◆ **About this task**:
For the records that follow, please set down exactly the lines between the one holding "2485,271 L 2519,289" and the one holding "<!-- secondary casing -->", inclusive, and only those.

Collected data:

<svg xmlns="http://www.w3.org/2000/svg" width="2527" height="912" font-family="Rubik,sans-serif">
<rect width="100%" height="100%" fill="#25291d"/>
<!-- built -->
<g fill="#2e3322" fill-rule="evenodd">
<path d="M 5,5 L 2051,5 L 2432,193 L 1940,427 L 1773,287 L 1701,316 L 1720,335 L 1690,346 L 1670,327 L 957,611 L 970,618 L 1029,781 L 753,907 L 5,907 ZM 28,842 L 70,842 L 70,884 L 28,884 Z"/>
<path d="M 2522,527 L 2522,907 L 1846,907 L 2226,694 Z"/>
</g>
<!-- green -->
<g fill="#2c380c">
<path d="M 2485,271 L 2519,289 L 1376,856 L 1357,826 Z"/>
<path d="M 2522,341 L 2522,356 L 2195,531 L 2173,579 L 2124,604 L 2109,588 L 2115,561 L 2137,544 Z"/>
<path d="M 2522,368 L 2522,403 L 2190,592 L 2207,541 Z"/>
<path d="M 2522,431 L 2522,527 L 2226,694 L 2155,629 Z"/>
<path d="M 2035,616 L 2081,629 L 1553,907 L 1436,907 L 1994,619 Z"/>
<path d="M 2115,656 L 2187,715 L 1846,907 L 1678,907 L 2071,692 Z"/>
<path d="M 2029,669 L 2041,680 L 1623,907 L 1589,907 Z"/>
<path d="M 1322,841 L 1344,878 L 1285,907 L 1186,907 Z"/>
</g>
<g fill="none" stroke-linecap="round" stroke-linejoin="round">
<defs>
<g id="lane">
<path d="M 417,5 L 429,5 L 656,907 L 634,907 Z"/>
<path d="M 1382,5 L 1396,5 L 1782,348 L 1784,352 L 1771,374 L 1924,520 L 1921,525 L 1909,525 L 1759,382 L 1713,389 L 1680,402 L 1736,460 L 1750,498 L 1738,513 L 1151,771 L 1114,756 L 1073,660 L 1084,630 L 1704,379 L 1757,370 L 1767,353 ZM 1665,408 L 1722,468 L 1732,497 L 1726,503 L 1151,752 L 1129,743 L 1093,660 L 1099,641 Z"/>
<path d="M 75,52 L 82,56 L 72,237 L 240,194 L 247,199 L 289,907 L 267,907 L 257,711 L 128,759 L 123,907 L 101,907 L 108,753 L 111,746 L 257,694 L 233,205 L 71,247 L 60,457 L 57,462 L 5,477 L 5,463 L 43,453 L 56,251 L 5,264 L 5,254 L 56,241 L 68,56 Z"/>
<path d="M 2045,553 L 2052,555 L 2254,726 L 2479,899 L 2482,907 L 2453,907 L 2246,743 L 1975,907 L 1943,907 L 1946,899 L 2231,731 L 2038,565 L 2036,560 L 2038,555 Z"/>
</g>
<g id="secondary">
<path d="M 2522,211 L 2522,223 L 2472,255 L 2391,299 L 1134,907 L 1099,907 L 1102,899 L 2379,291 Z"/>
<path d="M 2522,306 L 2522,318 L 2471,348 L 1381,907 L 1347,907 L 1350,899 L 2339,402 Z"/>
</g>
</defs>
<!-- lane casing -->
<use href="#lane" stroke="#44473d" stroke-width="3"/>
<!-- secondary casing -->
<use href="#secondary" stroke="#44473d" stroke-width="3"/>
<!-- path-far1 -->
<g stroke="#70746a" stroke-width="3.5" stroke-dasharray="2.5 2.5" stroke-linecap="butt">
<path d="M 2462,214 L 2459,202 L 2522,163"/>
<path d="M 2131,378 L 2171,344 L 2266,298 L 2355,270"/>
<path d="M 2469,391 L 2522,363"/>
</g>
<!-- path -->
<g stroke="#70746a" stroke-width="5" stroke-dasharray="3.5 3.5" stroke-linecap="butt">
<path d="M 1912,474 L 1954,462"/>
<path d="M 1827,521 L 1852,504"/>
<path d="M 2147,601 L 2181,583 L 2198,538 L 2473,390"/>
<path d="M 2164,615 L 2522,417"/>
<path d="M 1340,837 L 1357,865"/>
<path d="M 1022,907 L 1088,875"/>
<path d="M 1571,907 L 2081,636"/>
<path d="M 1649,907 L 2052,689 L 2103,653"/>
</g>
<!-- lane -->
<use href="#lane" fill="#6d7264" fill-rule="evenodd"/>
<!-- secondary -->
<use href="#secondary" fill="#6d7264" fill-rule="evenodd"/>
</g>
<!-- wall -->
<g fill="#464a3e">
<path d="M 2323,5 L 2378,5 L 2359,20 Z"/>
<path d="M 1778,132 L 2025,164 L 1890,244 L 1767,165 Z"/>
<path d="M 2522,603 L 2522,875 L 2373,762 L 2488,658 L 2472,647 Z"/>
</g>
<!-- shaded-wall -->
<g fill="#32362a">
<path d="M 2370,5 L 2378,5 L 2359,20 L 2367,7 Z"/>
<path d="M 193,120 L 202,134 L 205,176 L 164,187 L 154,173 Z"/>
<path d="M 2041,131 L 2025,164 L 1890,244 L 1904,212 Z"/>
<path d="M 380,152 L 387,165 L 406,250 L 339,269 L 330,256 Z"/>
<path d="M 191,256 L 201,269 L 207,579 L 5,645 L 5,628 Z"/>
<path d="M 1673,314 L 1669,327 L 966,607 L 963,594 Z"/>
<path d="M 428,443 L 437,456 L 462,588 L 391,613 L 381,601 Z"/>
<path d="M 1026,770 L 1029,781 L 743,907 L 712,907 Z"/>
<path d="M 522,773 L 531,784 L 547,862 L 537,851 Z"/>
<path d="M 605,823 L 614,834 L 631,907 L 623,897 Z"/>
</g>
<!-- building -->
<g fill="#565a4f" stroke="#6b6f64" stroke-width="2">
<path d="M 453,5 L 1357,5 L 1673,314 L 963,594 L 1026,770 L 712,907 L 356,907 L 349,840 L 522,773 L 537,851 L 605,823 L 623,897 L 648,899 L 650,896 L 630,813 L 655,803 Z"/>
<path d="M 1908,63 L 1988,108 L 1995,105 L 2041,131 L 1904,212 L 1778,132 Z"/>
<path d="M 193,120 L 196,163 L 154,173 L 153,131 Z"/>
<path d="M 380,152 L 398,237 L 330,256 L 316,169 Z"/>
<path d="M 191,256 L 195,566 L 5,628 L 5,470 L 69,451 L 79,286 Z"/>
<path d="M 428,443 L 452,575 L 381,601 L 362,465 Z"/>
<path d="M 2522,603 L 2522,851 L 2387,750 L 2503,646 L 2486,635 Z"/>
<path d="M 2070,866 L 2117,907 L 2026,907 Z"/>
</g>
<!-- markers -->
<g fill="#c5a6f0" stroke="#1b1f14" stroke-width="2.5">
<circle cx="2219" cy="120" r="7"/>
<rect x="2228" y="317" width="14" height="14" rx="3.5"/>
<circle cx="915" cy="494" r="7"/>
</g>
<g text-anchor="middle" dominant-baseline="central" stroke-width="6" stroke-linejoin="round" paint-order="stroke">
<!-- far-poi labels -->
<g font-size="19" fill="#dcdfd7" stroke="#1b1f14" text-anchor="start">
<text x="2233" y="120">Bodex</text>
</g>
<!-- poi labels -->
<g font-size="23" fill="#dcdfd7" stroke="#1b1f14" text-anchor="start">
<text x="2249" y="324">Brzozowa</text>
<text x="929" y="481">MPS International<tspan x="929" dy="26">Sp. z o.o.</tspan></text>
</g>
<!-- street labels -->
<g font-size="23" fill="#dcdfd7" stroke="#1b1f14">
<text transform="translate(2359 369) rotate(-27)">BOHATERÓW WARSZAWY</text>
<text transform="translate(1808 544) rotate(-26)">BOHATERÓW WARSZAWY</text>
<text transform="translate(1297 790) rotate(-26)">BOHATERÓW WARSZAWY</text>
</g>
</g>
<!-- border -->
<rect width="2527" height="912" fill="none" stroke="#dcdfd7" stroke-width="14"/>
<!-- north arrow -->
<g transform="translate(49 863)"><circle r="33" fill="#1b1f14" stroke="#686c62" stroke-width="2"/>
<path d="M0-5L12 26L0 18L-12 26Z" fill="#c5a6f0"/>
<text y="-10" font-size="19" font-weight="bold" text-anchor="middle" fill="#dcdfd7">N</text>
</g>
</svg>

◆ **Expected output**:
<path d="M 2485,271 L 2519,289 L 1376,856 L 1357,826 Z"/>
<path d="M 2522,341 L 2522,356 L 2195,531 L 2173,579 L 2124,604 L 2109,588 L 2115,561 L 2137,544 Z"/>
<path d="M 2522,368 L 2522,403 L 2190,592 L 2207,541 Z"/>
<path d="M 2522,431 L 2522,527 L 2226,694 L 2155,629 Z"/>
<path d="M 2035,616 L 2081,629 L 1553,907 L 1436,907 L 1994,619 Z"/>
<path d="M 2115,656 L 2187,715 L 1846,907 L 1678,907 L 2071,692 Z"/>
<path d="M 2029,669 L 2041,680 L 1623,907 L 1589,907 Z"/>
<path d="M 1322,841 L 1344,878 L 1285,907 L 1186,907 Z"/>
</g>
<g fill="none" stroke-linecap="round" stroke-linejoin="round">
<defs>
<g id="lane">
<path d="M 417,5 L 429,5 L 656,907 L 634,907 Z"/>
<path d="M 1382,5 L 1396,5 L 1782,348 L 1784,352 L 1771,374 L 1924,520 L 1921,525 L 1909,525 L 1759,382 L 1713,389 L 1680,402 L 1736,460 L 1750,498 L 1738,513 L 1151,771 L 1114,756 L 1073,660 L 1084,630 L 1704,379 L 1757,370 L 1767,353 ZM 1665,408 L 1722,468 L 1732,497 L 1726,503 L 1151,752 L 1129,743 L 1093,660 L 1099,641 Z"/>
<path d="M 75,52 L 82,56 L 72,237 L 240,194 L 247,199 L 289,907 L 267,907 L 257,711 L 128,759 L 123,907 L 101,907 L 108,753 L 111,746 L 257,694 L 233,205 L 71,247 L 60,457 L 57,462 L 5,477 L 5,463 L 43,453 L 56,251 L 5,264 L 5,254 L 56,241 L 68,56 Z"/>
<path d="M 2045,553 L 2052,555 L 2254,726 L 2479,899 L 2482,907 L 2453,907 L 2246,743 L 1975,907 L 1943,907 L 1946,899 L 2231,731 L 2038,565 L 2036,560 L 2038,555 Z"/>
</g>
<g id="secondary">
<path d="M 2522,211 L 2522,223 L 2472,255 L 2391,299 L 1134,907 L 1099,907 L 1102,899 L 2379,291 Z"/>
<path d="M 2522,306 L 2522,318 L 2471,348 L 1381,907 L 1347,907 L 1350,899 L 2339,402 Z"/>
</g>
</defs>
<!-- lane casing -->
<use href="#lane" stroke="#44473d" stroke-width="3"/>
<!-- secondary casing -->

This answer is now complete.